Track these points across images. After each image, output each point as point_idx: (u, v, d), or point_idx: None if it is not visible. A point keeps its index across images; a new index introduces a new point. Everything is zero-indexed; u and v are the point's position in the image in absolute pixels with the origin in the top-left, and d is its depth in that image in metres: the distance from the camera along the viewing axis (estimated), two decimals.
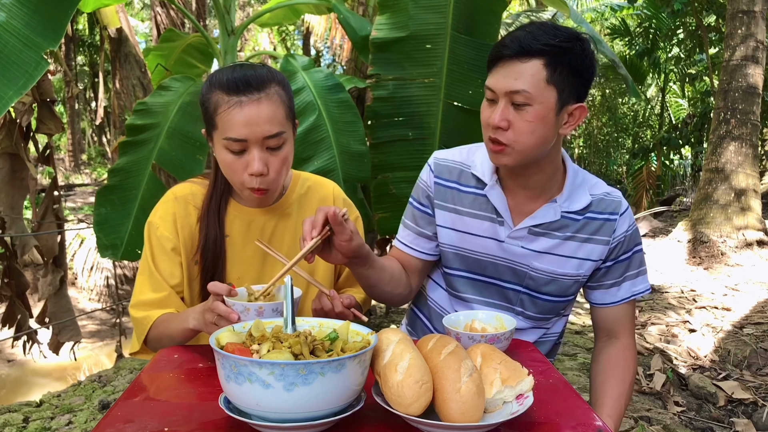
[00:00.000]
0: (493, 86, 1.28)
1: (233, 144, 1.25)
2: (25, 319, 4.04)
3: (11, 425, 2.96)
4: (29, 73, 1.91)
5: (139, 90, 5.56)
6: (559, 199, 1.39)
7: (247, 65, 1.30)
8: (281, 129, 1.26)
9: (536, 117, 1.25)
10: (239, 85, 1.23)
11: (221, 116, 1.25)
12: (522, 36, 1.25)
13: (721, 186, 6.30)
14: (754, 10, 6.27)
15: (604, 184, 1.47)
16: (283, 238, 1.43)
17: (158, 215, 1.40)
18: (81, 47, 17.53)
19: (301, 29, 16.63)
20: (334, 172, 2.80)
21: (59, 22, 2.01)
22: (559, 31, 1.26)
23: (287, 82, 1.33)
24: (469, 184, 1.45)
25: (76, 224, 10.11)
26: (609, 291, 1.46)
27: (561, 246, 1.40)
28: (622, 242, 1.42)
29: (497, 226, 1.42)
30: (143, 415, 0.94)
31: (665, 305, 4.83)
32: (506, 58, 1.26)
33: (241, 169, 1.27)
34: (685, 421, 2.81)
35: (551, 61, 1.23)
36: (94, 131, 22.25)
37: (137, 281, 1.40)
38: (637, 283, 1.46)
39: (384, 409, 0.90)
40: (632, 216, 1.47)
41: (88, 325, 8.60)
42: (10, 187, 3.75)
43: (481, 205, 1.43)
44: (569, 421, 0.94)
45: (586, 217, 1.40)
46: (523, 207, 1.41)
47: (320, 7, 3.74)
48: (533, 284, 1.44)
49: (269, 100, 1.25)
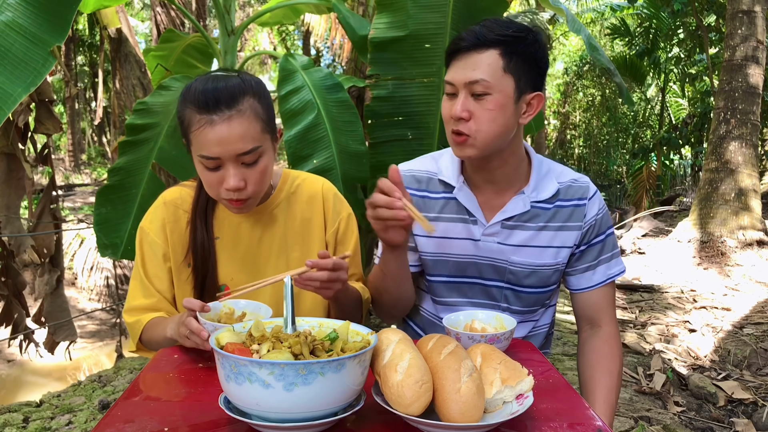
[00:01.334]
0: (452, 79, 1.31)
1: (207, 162, 1.25)
2: (22, 318, 4.04)
3: (11, 425, 2.96)
4: (37, 70, 1.92)
5: (139, 90, 5.56)
6: (526, 190, 1.42)
7: (220, 76, 1.27)
8: (255, 144, 1.24)
9: (496, 105, 1.29)
10: (209, 102, 1.21)
11: (194, 134, 1.24)
12: (477, 29, 1.29)
13: (722, 186, 6.30)
14: (754, 10, 6.27)
15: (570, 171, 1.50)
16: (273, 238, 1.43)
17: (148, 221, 1.42)
18: (81, 47, 17.53)
19: (301, 29, 16.63)
20: (333, 171, 2.80)
21: (64, 18, 2.02)
22: (513, 23, 1.32)
23: (264, 91, 1.30)
24: (438, 190, 1.47)
25: (76, 224, 10.10)
26: (584, 275, 1.48)
27: (536, 237, 1.43)
28: (594, 225, 1.46)
29: (471, 225, 1.44)
30: (143, 415, 0.94)
31: (665, 305, 4.83)
32: (463, 50, 1.30)
33: (217, 183, 1.27)
34: (685, 421, 2.81)
35: (507, 51, 1.28)
36: (94, 131, 22.25)
37: (130, 286, 1.43)
38: (611, 266, 1.49)
39: (384, 409, 0.90)
40: (601, 199, 1.51)
41: (88, 325, 8.60)
42: (6, 187, 3.76)
43: (452, 208, 1.46)
44: (569, 421, 0.94)
45: (555, 205, 1.43)
46: (492, 202, 1.44)
47: (320, 6, 3.73)
48: (514, 279, 1.46)
49: (241, 117, 1.22)
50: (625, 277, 5.91)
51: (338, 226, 1.49)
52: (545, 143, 15.94)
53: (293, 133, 2.79)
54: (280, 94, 2.89)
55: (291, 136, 2.79)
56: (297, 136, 2.79)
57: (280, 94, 2.89)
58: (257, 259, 1.42)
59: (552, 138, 17.96)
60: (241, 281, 1.40)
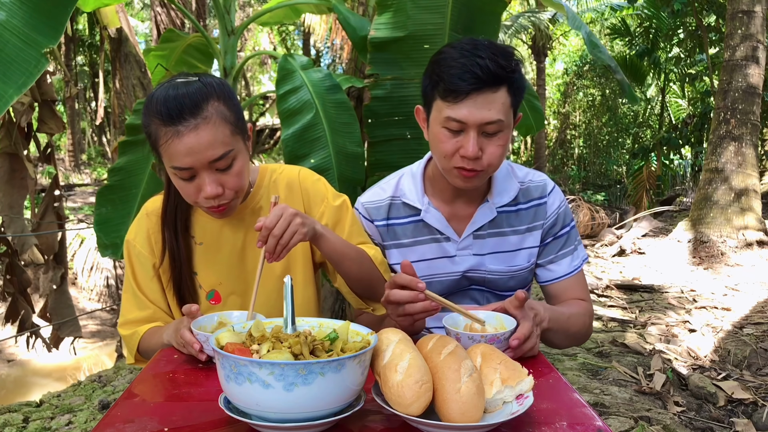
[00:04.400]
0: (465, 119, 1.27)
1: (181, 173, 1.23)
2: (28, 315, 4.07)
3: (11, 425, 2.96)
4: (29, 72, 1.91)
5: (139, 90, 5.55)
6: (490, 198, 1.44)
7: (180, 83, 1.23)
8: (226, 149, 1.23)
9: (505, 140, 1.31)
10: (173, 114, 1.18)
11: (163, 147, 1.22)
12: (489, 65, 1.24)
13: (721, 186, 6.30)
14: (754, 10, 6.27)
15: (528, 170, 1.52)
16: (256, 237, 1.41)
17: (133, 233, 1.42)
18: (81, 47, 17.53)
19: (302, 29, 16.63)
20: (330, 171, 2.80)
21: (58, 19, 2.01)
22: (507, 52, 1.29)
23: (228, 92, 1.27)
24: (401, 215, 1.48)
25: (76, 224, 10.11)
26: (548, 268, 1.51)
27: (506, 241, 1.46)
28: (556, 220, 1.49)
29: (443, 243, 1.46)
30: (143, 415, 0.94)
31: (665, 305, 4.83)
32: (475, 90, 1.25)
33: (194, 192, 1.26)
34: (685, 421, 2.81)
35: (512, 87, 1.28)
36: (94, 131, 22.24)
37: (123, 299, 1.43)
38: (575, 257, 1.51)
39: (384, 409, 0.90)
40: (560, 193, 1.53)
41: (88, 325, 8.60)
42: (9, 187, 3.77)
43: (421, 230, 1.47)
44: (569, 421, 0.94)
45: (518, 207, 1.47)
46: (460, 213, 1.46)
47: (320, 6, 3.74)
48: (494, 285, 1.49)
49: (207, 124, 1.20)
50: (625, 277, 5.91)
51: (323, 210, 1.42)
52: (545, 143, 15.93)
53: (290, 132, 2.80)
54: (278, 94, 2.89)
55: (288, 135, 2.79)
56: (294, 136, 2.79)
57: (278, 93, 2.89)
58: (243, 260, 1.41)
59: (552, 138, 17.95)
60: (230, 285, 1.41)
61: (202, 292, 1.42)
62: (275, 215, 1.18)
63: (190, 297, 1.40)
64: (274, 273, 1.40)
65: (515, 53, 1.31)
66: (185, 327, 1.14)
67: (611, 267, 6.39)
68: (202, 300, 1.42)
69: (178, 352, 1.21)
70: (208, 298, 1.41)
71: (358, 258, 1.35)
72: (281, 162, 9.44)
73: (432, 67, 1.34)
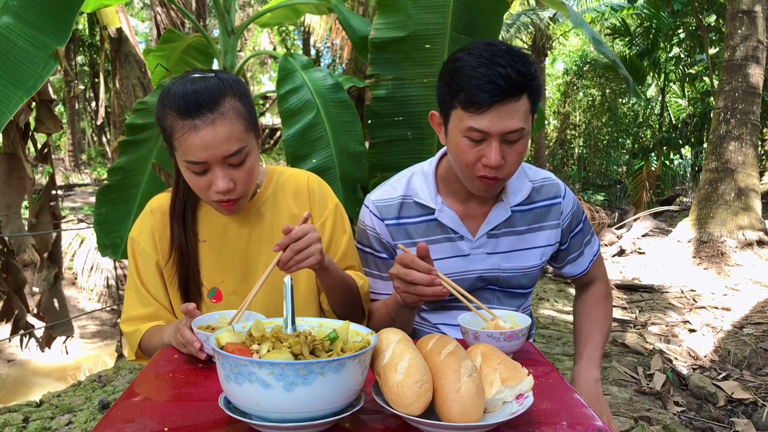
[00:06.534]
0: (488, 129, 1.25)
1: (194, 167, 1.24)
2: (23, 314, 4.06)
3: (11, 425, 2.96)
4: (38, 73, 1.92)
5: (139, 90, 5.55)
6: (504, 197, 1.45)
7: (197, 78, 1.24)
8: (241, 145, 1.24)
9: (525, 147, 1.31)
10: (190, 107, 1.19)
11: (178, 141, 1.22)
12: (511, 74, 1.22)
13: (722, 186, 6.30)
14: (754, 10, 6.27)
15: (538, 169, 1.54)
16: (260, 237, 1.43)
17: (137, 230, 1.42)
18: (81, 47, 17.53)
19: (302, 29, 16.62)
20: (332, 170, 2.80)
21: (66, 21, 2.02)
22: (525, 57, 1.28)
23: (243, 89, 1.28)
24: (414, 214, 1.47)
25: (76, 224, 10.10)
26: (576, 263, 1.60)
27: (521, 240, 1.48)
28: (572, 219, 1.53)
29: (458, 242, 1.46)
30: (143, 415, 0.94)
31: (665, 305, 4.83)
32: (501, 101, 1.23)
33: (206, 187, 1.27)
34: (685, 421, 2.81)
35: (532, 93, 1.27)
36: (94, 131, 22.24)
37: (126, 296, 1.43)
38: (593, 245, 1.61)
39: (384, 409, 0.90)
40: (571, 192, 1.57)
41: (88, 326, 8.60)
42: (7, 186, 3.76)
43: (434, 229, 1.46)
44: (569, 421, 0.94)
45: (532, 206, 1.48)
46: (474, 212, 1.46)
47: (320, 7, 3.73)
48: (506, 283, 1.50)
49: (224, 119, 1.21)
50: (625, 277, 5.91)
51: (326, 218, 1.46)
52: (545, 143, 15.93)
53: (292, 132, 2.80)
54: (279, 94, 2.89)
55: (290, 135, 2.79)
56: (296, 136, 2.79)
57: (279, 93, 2.89)
58: (247, 259, 1.42)
59: (552, 138, 17.94)
60: (232, 283, 1.41)
61: (204, 290, 1.42)
62: (303, 230, 1.20)
63: (196, 293, 1.40)
64: (275, 271, 1.40)
65: (531, 57, 1.32)
66: (185, 325, 1.15)
67: (611, 267, 6.39)
68: (204, 298, 1.42)
69: (178, 352, 1.22)
70: (209, 296, 1.42)
71: (348, 290, 1.41)
72: (281, 162, 9.48)
73: (450, 75, 1.29)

* * * * * * *

- [Exercise objective] Please restate the material above line by line, exactly, beginning at its first line and ending with the line that contains "2: (25, 319, 4.04)", without any pictures.

- [Your response]
Track these points across images. After each image, output each point as point_idx: (u, v, d), or point_idx: None if it is not visible. A point keeps its index across images; a new index introduces a new point. Everything is zero-indexed; u and v are the point's position in the image in absolute pixels with the origin in the top-left, and d is its depth in that image in metres: the distance from the camera along the viewing axis (estimated), two decimals.
[00:00.000]
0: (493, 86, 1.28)
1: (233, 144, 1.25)
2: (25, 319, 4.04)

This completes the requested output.